What you are asked to do >> Look through the material below and return every line that contains "shown".

BEGIN

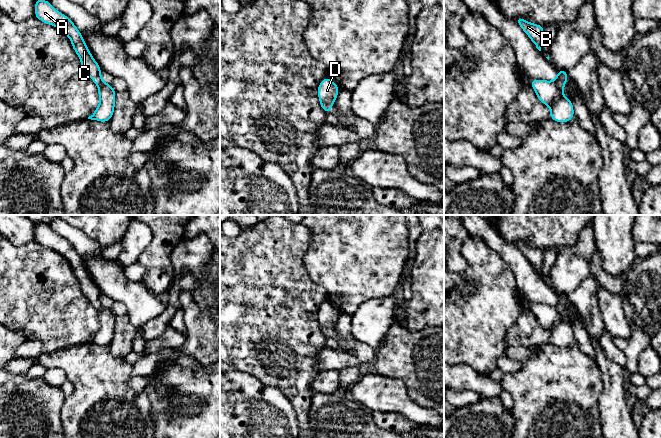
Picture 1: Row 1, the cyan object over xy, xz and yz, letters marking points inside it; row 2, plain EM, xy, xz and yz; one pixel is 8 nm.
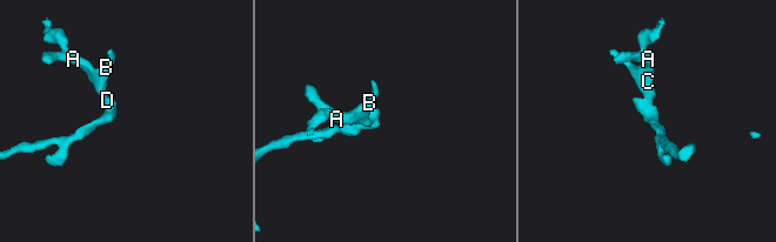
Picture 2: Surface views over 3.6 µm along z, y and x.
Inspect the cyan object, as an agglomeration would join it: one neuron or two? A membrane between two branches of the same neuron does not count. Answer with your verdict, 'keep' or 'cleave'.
cleave

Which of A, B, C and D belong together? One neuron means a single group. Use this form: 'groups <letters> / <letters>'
groups A B C / D

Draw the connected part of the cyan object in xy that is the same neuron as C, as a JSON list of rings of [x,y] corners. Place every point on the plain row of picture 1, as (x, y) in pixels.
[[[35,223],[34,241],[46,248],[57,251],[67,259],[70,262],[73,274],[80,283],[83,294],[97,310],[105,307],[101,300],[101,292],[90,277],[82,258],[66,239],[56,234],[50,225]]]

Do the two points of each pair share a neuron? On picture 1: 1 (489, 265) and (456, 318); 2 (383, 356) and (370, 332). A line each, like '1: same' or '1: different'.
1: same
2: different

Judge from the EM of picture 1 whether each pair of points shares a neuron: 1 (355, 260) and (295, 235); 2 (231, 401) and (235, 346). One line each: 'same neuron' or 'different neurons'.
1: different neurons
2: different neurons

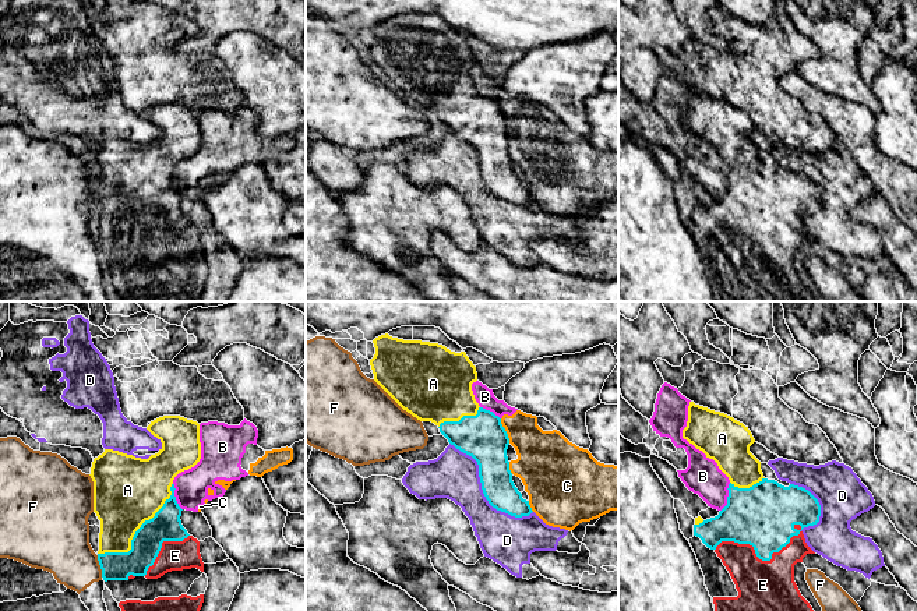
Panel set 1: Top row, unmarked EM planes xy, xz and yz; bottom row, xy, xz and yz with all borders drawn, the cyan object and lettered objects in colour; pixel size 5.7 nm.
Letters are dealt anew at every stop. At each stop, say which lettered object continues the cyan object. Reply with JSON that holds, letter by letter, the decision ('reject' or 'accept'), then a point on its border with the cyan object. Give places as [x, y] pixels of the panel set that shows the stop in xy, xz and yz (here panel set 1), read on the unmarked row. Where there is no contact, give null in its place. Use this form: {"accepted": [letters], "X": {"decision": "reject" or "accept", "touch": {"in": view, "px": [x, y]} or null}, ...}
{"accepted": ["A", "E"], "A": {"decision": "accept", "touch": {"in": "xy", "px": [137, 218]}}, "B": {"decision": "reject", "touch": {"in": "yz", "px": [727, 184]}}, "C": {"decision": "reject", "touch": {"in": "xz", "px": [505, 119]}}, "D": {"decision": "reject", "touch": {"in": "xz", "px": [483, 179]}}, "E": {"decision": "accept", "touch": {"in": "yz", "px": [759, 246]}}, "F": {"decision": "reject", "touch": {"in": "xy", "px": [101, 254]}}}

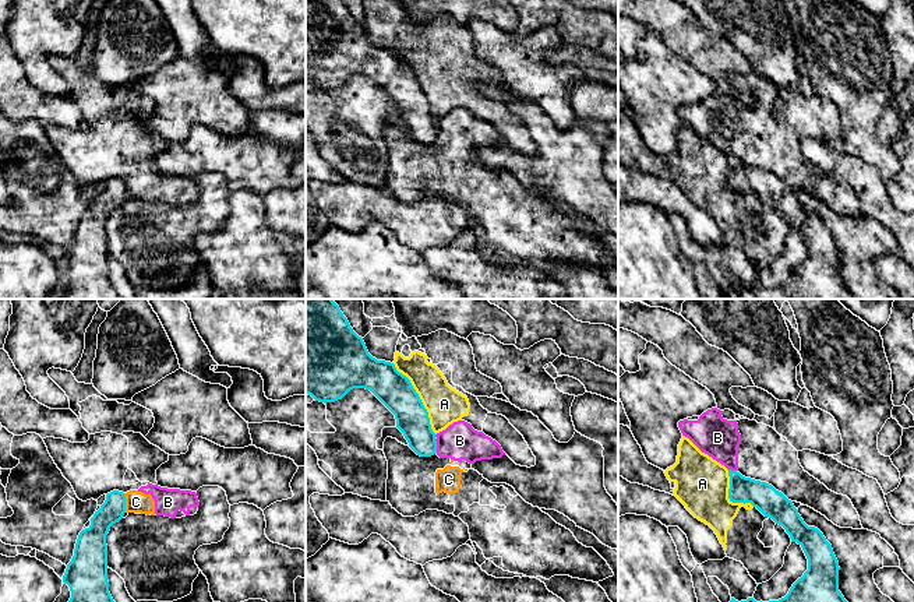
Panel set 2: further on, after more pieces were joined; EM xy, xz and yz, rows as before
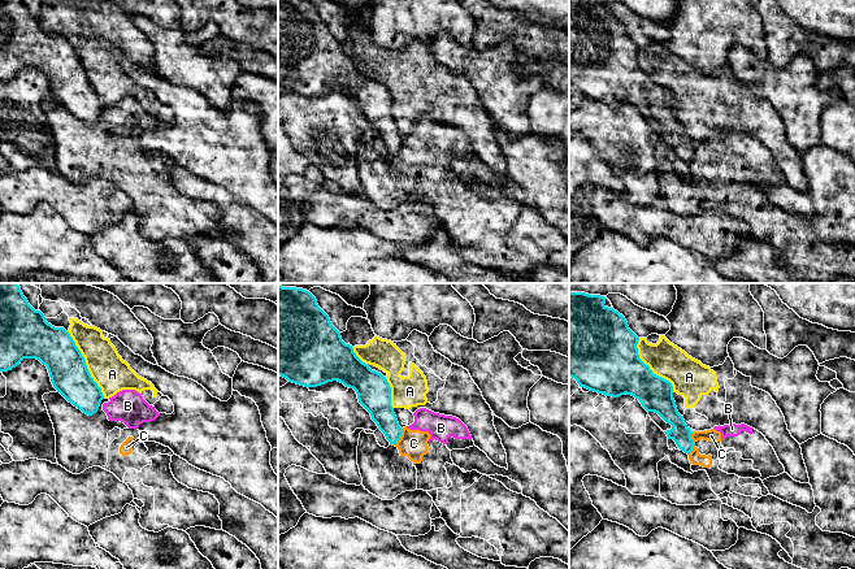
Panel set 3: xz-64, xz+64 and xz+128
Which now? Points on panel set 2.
{"accepted": [], "A": {"decision": "reject", "touch": {"in": "xz", "px": [419, 85]}}, "B": {"decision": "reject", "touch": {"in": "xz", "px": [436, 133]}}, "C": {"decision": "reject", "touch": {"in": "xy", "px": [124, 190]}}}

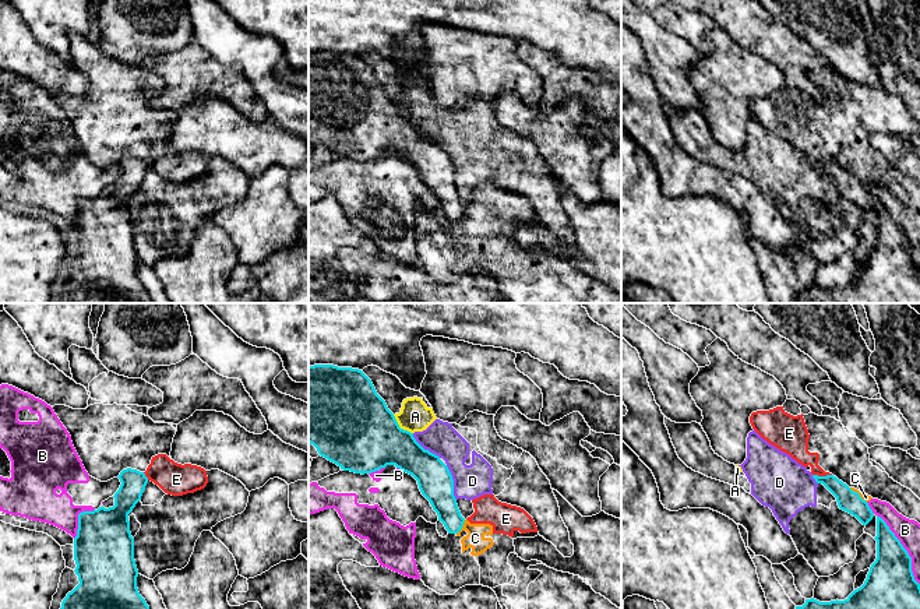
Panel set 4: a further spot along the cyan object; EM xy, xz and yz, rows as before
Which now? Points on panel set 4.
{"accepted": [], "A": {"decision": "reject", "touch": {"in": "xz", "px": [399, 115]}}, "B": {"decision": "reject", "touch": {"in": "yz", "px": [905, 236]}}, "C": {"decision": "reject", "touch": {"in": "xz", "px": [462, 213]}}, "D": {"decision": "reject", "touch": {"in": "xz", "px": [453, 169]}}, "E": {"decision": "reject", "touch": {"in": "yz", "px": [822, 164]}}}

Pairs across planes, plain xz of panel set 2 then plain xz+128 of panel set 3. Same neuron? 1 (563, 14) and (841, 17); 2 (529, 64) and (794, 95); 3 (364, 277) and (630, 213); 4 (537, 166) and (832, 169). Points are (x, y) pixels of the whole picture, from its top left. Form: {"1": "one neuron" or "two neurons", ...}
{"1": "two neurons", "2": "one neuron", "3": "two neurons", "4": "one neuron"}

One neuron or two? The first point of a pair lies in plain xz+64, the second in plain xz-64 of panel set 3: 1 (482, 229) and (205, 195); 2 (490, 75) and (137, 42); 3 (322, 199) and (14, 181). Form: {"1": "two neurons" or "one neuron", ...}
{"1": "two neurons", "2": "two neurons", "3": "one neuron"}

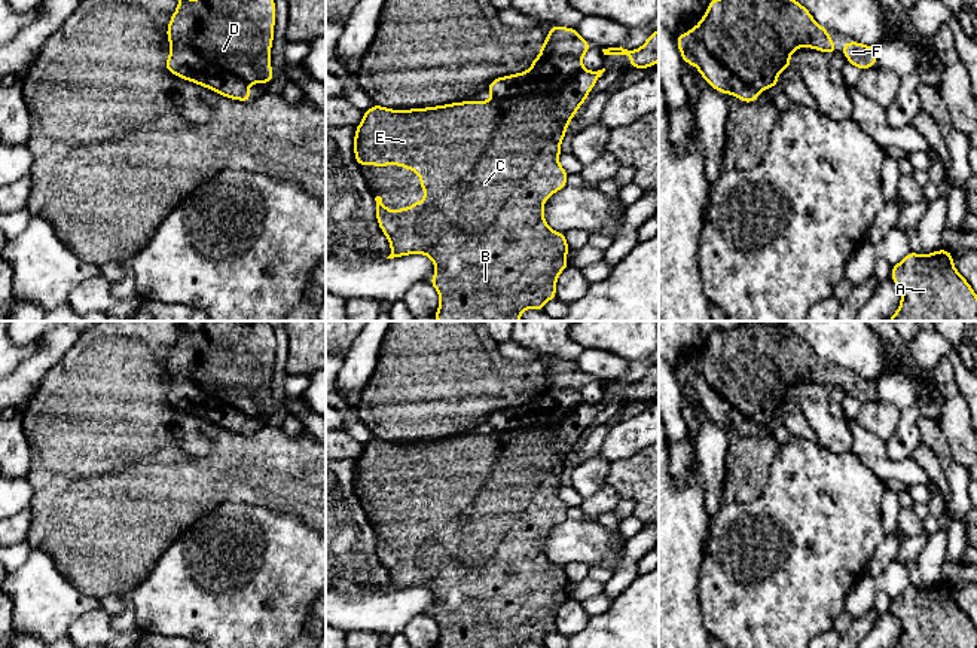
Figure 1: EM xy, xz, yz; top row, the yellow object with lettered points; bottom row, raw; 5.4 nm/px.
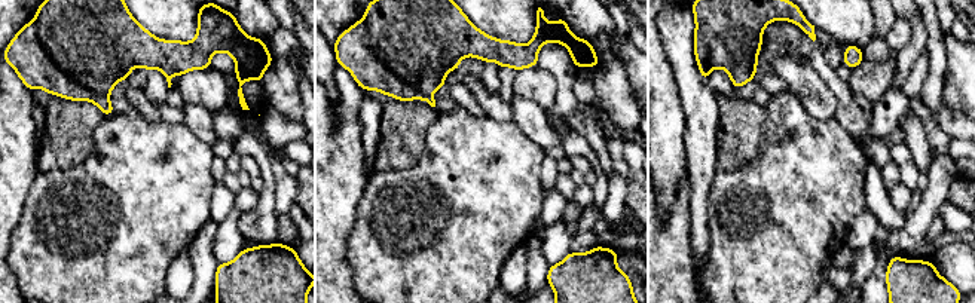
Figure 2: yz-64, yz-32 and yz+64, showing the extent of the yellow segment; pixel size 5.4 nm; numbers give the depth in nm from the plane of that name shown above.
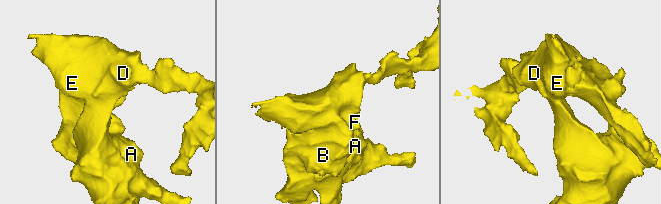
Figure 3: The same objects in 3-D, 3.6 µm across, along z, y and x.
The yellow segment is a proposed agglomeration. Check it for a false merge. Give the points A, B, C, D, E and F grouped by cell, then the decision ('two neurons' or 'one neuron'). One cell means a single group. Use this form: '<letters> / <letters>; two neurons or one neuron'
A / B C D E F; two neurons

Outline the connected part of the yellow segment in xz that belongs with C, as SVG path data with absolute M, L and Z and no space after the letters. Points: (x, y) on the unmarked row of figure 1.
M581 401L562 421L547 427L526 427L488 434L464 434L446 438L393 443L372 438L364 444L354 468L357 498L400 498L421 510L424 534L391 545L376 529L376 554L388 571L391 587L425 587L436 599L428 614L440 629L434 648L520 648L525 642L544 644L544 636L556 632L556 612L570 596L565 566L555 565L543 550L546 532L567 519L568 505L559 498L561 474L567 459L584 437L605 401Z

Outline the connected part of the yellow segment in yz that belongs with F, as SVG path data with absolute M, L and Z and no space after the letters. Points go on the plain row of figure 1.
M845 375L843 388L848 395L860 403L865 403L876 398L877 379L865 379L860 375Z

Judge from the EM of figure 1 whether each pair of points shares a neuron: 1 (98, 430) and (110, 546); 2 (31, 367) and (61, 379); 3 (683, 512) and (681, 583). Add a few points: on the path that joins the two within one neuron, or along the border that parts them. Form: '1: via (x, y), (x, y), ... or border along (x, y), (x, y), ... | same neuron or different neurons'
1: via (98, 458), (97, 477), (106, 486), (106, 517) | same neuron
2: border along (72, 348), (48, 372), (28, 402) | different neurons
3: via (681, 529), (681, 565) | same neuron

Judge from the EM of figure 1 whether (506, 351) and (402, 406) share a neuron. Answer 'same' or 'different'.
different

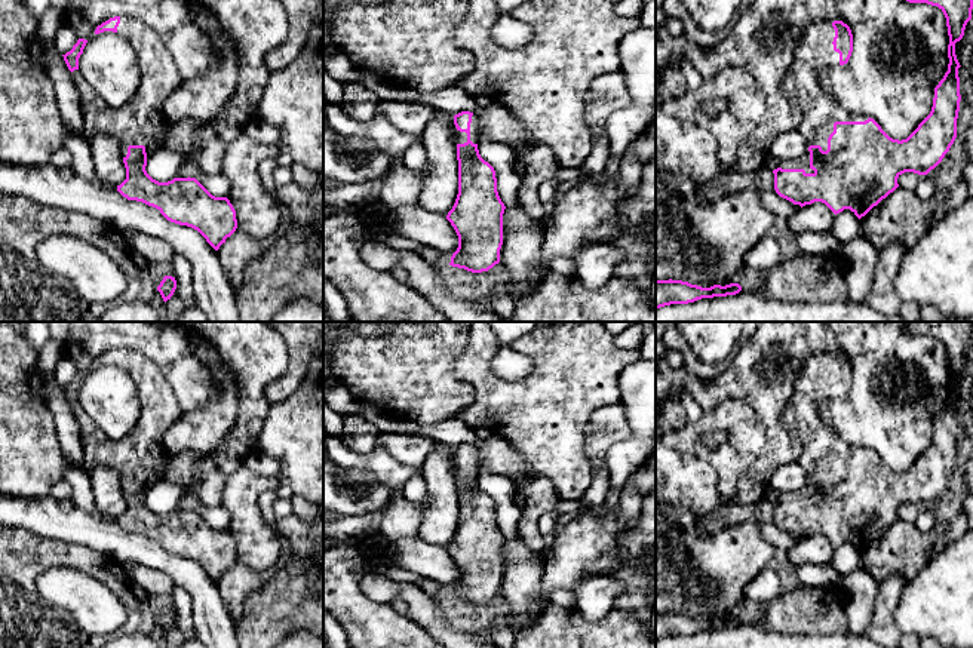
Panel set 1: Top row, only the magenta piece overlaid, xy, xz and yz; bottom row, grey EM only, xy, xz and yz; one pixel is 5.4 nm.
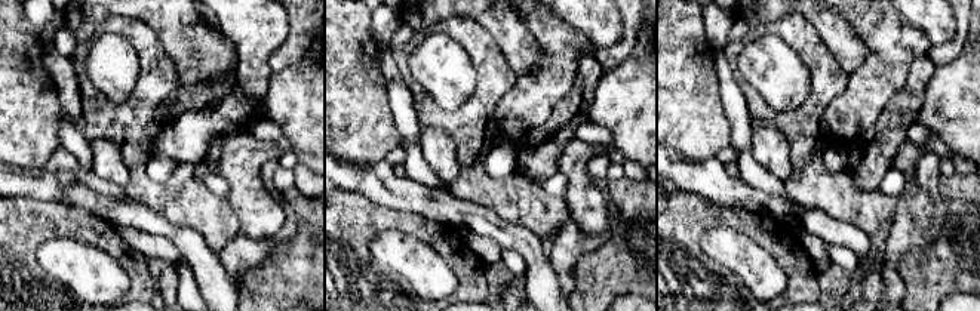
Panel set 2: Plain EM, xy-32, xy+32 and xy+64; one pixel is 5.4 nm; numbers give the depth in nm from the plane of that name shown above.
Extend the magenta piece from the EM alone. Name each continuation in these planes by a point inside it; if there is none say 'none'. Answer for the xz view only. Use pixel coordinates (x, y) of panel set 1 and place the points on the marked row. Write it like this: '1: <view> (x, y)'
1: xz (473, 126)

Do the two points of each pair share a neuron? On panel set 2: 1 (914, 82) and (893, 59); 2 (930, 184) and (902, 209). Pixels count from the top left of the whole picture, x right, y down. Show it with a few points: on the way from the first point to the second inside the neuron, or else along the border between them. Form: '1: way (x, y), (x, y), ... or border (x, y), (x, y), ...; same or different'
1: border (919, 57), (912, 62), (906, 83), (887, 102); different
2: way (937, 205), (937, 222), (927, 233), (914, 230); same

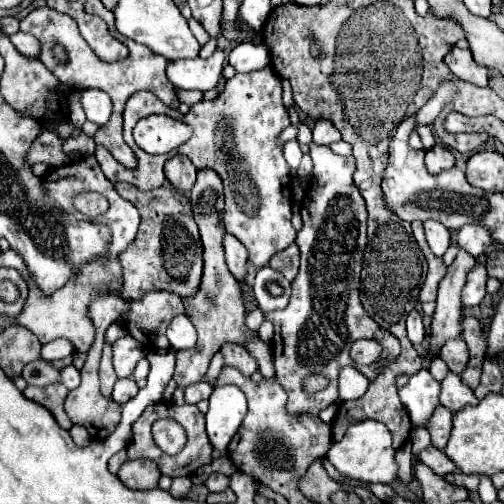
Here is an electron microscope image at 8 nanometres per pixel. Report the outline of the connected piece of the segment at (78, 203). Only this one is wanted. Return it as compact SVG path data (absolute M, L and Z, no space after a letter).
M96 192L82 193L74 198L73 203L78 211L91 219L105 213L109 207L107 199Z

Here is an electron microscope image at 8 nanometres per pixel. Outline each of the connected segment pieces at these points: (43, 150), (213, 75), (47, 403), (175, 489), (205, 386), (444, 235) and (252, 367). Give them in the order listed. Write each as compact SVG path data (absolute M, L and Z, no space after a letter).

END

Response to this task >>
Figure 2: yz-64, yz-32 and yz+64, showing the extent of the yellow segment; pixel size 5.4 nm; numbers give the depth in nm from the plane of that name shown above.
Panel set 2: Plain EM, xy-32, xy+32 and xy+64; one pixel is 5.4 nm; numbers give the depth in nm from the plane of that name shown above.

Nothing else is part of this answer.